We can see an incremental increase in Goedert’s usage in the passing game throughout his career, but as the team adopted a more run-oriented approach with Jalen Hurts behind center, the huge boost in target share didn’t necessarily equate to a massive increase in counting stats. Something that may be telling of future usage is the heightened propensity to target the tight end further down the field; his average depth of target raised to 8.5 by the end of 2021 (eighth-highest amongst qualifying tight ends) and helped to translate into a league-leading 2.6 yards per route run.

Goedert would go on to account for 18 targets with 15+ air yards (fifth-highest amongst TEs), but with the addition of a certain newly acquired teammate —while already sharing the field with deep target specialist DeVonta Smith— there may not be much room for that area of usage to grow.

A Weakness Becomes A Strength

Last calendar year at this time, there was —understandably— much hand-wringing about the state of the Eagles’ offensive weapons. Travis Fulgham, Jalen Reagor, and Quez Watkins littered the top of the depth chart while rookie DeVonta Smith had yet to take a snap on an NFL field. Cut to the present day, where we have the knowledge that Smith can be one of the best field-stretchers in the league and the team sent off their 18th and the 101st overall picks to acquire one of the best all-around wide receivers in the game, A.J. Brown.

Brown was remarkably efficient in his three-year career with the Titans, finishing in the top 10 in yards per route run, yards per target, and touchdown rate in each of his seasons. His arrival in Philadelphia limits the season-long ceilings of everybody else on the Eagles’ offense but contrarily may increase the odds of spike weeks as his addition improves the team as a whole. While that may not make intuitive sense, we don’t have to look any further than Dallas Goedert’s target share splits we referenced earlier; with all the pieces of the offense healthy, there is no chance that the tight end handles 21% of the team’s passing looks in the upcoming season. The Eagles made this blockbuster trade for a reason, and furthermore, who would want to take the ball out of the hands of a dynamic playmaker like DeVonta Smith?

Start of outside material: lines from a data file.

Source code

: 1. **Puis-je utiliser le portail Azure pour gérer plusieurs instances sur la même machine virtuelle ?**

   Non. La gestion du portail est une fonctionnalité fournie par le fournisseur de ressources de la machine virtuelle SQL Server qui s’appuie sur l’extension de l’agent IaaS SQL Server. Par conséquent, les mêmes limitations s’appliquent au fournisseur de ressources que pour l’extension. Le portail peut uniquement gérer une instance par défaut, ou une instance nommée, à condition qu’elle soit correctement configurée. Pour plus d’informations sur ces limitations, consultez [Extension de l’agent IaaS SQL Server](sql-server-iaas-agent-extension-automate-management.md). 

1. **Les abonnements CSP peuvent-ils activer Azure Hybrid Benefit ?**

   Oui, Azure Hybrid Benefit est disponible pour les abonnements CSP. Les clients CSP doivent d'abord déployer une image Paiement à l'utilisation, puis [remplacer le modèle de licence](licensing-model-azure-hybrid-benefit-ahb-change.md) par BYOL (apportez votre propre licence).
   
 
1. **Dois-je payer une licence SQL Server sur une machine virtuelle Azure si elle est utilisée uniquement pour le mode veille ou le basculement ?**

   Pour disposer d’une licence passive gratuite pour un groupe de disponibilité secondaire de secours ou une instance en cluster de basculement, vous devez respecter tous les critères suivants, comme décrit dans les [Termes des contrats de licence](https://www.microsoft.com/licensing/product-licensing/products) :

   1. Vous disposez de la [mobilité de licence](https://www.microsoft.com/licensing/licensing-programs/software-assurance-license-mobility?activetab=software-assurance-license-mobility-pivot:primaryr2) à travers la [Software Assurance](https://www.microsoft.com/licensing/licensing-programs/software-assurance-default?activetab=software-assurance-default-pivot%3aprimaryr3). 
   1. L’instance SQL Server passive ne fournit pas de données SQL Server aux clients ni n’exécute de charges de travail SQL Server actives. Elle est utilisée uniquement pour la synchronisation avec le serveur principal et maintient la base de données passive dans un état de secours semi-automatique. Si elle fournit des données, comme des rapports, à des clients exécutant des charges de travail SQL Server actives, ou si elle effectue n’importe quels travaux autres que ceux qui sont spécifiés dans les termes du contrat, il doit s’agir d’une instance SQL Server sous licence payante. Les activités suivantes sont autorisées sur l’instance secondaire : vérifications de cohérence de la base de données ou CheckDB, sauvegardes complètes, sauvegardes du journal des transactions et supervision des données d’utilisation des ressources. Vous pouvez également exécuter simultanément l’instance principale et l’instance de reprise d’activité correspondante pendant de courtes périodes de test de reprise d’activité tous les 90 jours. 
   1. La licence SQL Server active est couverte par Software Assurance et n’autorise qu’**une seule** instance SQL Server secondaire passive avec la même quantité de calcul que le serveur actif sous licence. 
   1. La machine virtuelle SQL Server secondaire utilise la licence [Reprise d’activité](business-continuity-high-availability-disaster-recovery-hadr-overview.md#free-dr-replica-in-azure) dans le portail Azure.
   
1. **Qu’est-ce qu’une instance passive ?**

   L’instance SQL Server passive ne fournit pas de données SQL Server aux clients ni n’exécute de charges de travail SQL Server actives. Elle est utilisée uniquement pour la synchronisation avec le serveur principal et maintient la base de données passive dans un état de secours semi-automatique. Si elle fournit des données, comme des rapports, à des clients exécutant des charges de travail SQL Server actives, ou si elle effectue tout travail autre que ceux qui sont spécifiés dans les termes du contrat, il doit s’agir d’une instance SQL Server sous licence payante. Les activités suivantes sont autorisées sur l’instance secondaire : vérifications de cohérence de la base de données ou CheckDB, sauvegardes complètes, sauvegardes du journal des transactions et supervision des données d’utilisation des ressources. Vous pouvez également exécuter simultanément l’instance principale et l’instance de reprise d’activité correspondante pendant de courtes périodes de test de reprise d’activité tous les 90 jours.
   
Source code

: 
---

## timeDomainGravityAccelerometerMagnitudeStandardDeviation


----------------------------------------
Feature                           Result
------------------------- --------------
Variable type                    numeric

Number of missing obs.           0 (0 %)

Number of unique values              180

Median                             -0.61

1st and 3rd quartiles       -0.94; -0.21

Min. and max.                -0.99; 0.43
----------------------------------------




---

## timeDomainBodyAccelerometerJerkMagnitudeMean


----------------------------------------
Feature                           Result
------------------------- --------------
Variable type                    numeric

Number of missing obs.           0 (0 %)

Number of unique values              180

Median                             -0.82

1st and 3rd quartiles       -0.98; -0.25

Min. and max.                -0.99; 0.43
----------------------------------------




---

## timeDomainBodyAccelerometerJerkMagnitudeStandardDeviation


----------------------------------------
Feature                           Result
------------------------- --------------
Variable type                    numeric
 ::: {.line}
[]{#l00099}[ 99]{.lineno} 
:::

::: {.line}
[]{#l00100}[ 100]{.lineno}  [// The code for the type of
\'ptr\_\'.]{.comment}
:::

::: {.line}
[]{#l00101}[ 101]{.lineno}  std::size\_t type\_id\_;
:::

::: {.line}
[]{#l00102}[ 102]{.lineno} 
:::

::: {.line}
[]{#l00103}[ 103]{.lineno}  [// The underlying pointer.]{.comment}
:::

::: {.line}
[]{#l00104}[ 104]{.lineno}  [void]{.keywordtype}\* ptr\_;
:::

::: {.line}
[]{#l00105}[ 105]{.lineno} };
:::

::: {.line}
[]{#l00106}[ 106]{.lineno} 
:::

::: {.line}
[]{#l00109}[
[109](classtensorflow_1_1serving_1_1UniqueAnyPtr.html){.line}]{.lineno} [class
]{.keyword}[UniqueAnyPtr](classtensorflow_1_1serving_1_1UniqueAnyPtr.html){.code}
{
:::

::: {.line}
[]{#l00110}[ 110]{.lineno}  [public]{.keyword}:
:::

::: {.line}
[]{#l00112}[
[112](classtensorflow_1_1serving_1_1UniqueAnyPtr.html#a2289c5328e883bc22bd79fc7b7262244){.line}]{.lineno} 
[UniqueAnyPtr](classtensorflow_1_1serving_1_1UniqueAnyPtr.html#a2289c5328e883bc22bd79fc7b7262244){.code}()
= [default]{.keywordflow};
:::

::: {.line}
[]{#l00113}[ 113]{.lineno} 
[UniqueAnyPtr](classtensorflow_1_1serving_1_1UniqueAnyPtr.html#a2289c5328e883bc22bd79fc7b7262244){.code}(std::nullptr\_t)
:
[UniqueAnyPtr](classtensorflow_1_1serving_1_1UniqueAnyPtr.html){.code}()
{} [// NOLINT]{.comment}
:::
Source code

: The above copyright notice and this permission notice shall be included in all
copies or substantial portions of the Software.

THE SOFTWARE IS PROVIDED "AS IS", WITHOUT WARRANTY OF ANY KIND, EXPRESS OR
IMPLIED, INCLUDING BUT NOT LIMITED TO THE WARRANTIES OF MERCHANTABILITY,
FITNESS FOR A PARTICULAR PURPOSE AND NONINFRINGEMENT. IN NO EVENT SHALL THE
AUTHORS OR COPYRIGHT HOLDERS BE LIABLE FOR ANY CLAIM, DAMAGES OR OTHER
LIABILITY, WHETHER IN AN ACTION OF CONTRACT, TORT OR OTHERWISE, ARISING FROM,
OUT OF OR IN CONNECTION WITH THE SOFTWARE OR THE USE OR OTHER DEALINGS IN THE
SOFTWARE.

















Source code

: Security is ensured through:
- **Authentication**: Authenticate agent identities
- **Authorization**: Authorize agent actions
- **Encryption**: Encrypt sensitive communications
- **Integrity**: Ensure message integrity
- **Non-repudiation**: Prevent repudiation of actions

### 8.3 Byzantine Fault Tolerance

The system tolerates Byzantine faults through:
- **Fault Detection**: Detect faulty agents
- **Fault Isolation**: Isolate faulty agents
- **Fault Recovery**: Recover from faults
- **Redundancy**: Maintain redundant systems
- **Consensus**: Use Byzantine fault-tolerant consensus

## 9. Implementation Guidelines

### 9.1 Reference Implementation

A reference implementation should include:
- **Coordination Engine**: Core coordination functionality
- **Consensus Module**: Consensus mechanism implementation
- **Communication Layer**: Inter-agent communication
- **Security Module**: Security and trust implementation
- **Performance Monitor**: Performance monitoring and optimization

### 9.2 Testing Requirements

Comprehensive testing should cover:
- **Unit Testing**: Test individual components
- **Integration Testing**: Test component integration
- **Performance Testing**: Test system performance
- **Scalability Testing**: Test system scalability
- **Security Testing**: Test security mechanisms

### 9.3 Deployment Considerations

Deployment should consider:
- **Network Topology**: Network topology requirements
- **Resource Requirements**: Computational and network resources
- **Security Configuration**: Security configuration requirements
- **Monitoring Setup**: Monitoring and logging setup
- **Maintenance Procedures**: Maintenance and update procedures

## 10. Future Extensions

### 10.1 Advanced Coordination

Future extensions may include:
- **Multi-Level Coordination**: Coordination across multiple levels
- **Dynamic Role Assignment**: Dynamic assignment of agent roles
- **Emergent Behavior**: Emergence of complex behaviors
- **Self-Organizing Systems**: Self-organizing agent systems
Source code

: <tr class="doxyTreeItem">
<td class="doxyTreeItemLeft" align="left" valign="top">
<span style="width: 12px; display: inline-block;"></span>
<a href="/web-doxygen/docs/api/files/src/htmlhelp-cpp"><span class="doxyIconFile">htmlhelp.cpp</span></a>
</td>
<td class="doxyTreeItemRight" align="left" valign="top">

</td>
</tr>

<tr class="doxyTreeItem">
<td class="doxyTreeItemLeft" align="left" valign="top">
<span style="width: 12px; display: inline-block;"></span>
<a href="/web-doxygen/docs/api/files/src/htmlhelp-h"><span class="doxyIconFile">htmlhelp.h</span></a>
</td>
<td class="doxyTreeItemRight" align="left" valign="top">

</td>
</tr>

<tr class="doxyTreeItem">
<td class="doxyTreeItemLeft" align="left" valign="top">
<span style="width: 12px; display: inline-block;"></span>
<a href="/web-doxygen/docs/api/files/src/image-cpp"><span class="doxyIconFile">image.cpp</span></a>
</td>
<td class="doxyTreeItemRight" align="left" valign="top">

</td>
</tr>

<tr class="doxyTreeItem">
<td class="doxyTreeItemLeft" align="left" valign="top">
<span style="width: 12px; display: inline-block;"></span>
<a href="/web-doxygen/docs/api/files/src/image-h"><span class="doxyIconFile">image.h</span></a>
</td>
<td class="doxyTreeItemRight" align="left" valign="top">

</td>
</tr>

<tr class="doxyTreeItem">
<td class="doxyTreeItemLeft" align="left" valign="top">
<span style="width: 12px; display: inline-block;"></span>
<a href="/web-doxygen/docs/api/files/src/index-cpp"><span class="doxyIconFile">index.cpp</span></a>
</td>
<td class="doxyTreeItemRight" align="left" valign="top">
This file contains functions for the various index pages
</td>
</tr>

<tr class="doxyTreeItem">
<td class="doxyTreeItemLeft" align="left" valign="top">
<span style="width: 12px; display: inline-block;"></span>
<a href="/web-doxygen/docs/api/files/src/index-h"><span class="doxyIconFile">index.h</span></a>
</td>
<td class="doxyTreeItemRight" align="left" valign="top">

A rising tide lifts all boats, and I’m confident that Goedert will have loads of weekly upside, but he’s back to having a ton of target competition, even if Zach Ertz is now playing in the desert. In a barren tight-end landscape, being squeezed into a role as the third pass-catching option on your team still means you can easily be a locked-in TE1 option. Goedert should be treated as having a ceiling just behind the players who are likely to lead their respective teams’ passing attack; Travis Kelce, Mark Andrews, Kyle Pitts, and maybe George Kittle. This still leaves wiggle room for him to finish the year as the overall TE4 or TE5, even if his teammates hog Jalen Hurts’ attention.

Bottom Line

  • Though the arrival of A.J. Brown eliminates the possibility of Dallas Goedert being the first or second option in the Eagles' passing game, the target tree in Philadelphia is still small.
  • The Eagles' offense, in general, is improved, and the team has set up Jalen Hurts to take a third-year leap. If things coalesce in 2022, the scoring opportunities will increase, making up for some of the targets Goedert is going to concede to his new teammate.
  • In Underdog drafts, Goedert is currently coming off the board as the TE8 at the end of the eighth round. He makes an exceptional TE1 if you miss out on the elite tier of options, and is a great 1a selection for those employing a two-TE build.